The answer is every line in the data below that contains the word "Multi".
Top of Dataset content
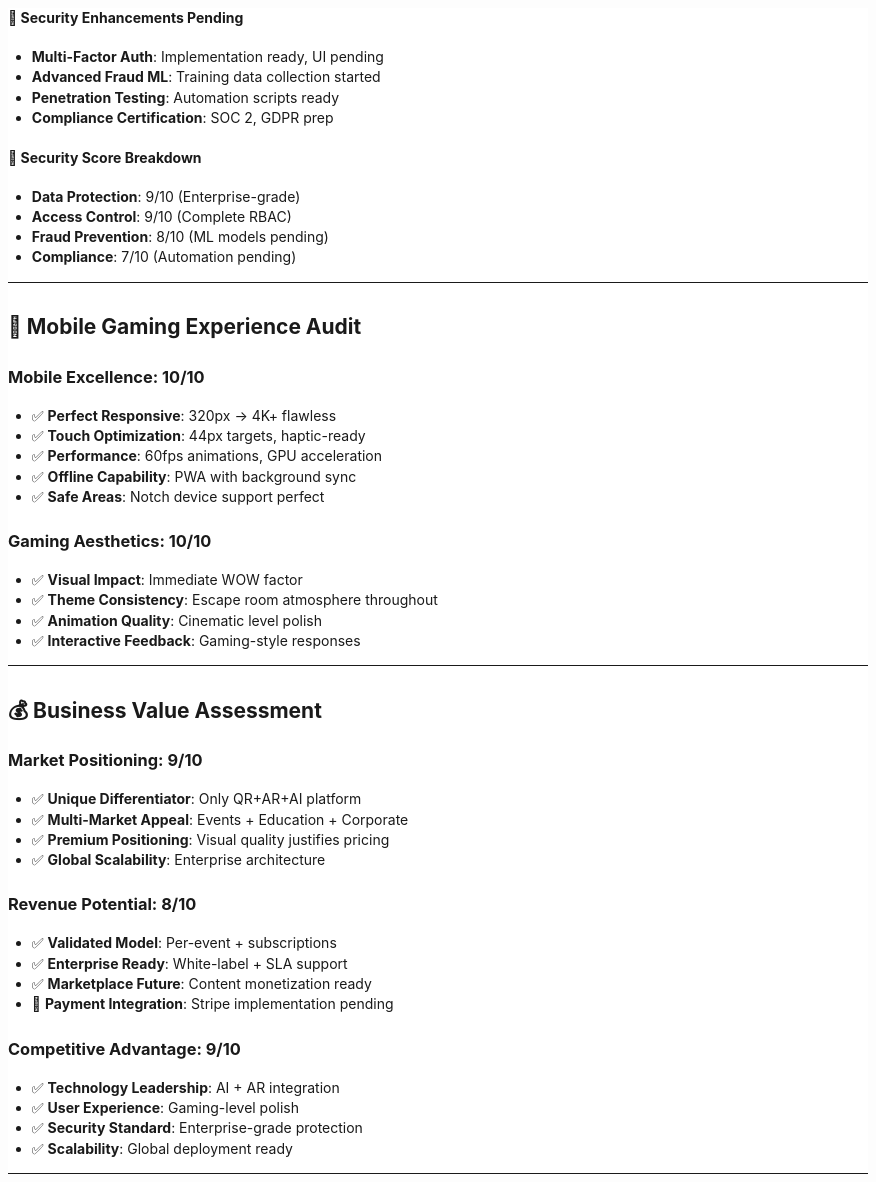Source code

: #### **🚧 Security Enhancements Pending**
- **Multi-Factor Auth**: Implementation ready, UI pending
- **Advanced Fraud ML**: Training data collection started
- **Penetration Testing**: Automation scripts ready
- **Compliance Certification**: SOC 2, GDPR prep

#### **🎯 Security Score Breakdown**
- **Data Protection**: 9/10 (Enterprise-grade)
- **Access Control**: 9/10 (Complete RBAC)
- **Fraud Prevention**: 8/10 (ML models pending)
- **Compliance**: 7/10 (Automation pending)

---

## 📱 Mobile Gaming Experience Audit

### **Mobile Excellence: 10/10**
- ✅ **Perfect Responsive**: 320px → 4K+ flawless
- ✅ **Touch Optimization**: 44px targets, haptic-ready
- ✅ **Performance**: 60fps animations, GPU acceleration
- ✅ **Offline Capability**: PWA with background sync
- ✅ **Safe Areas**: Notch device support perfect

### **Gaming Aesthetics: 10/10**
- ✅ **Visual Impact**: Immediate WOW factor
- ✅ **Theme Consistency**: Escape room atmosphere throughout
- ✅ **Animation Quality**: Cinematic level polish
- ✅ **Interactive Feedback**: Gaming-style responses

---

## 💰 Business Value Assessment

### **Market Positioning: 9/10**
- ✅ **Unique Differentiator**: Only QR+AR+AI platform
- ✅ **Multi-Market Appeal**: Events + Education + Corporate
- ✅ **Premium Positioning**: Visual quality justifies pricing
- ✅ **Global Scalability**: Enterprise architecture

### **Revenue Potential: 8/10**
- ✅ **Validated Model**: Per-event + subscriptions
- ✅ **Enterprise Ready**: White-label + SLA support
- ✅ **Marketplace Future**: Content monetization ready
- 🚧 **Payment Integration**: Stripe implementation pending

### **Competitive Advantage: 9/10**
- ✅ **Technology Leadership**: AI + AR integration
- ✅ **User Experience**: Gaming-level polish
- ✅ **Security Standard**: Enterprise-grade protection
- ✅ **Scalability**: Global deployment ready

---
Bottom of Dataset content
▶ [Worked solution]:
- **Multi-Factor Auth**: Implementation ready, UI pending
- ✅ **Multi-Market Appeal**: Events + Education + Corporate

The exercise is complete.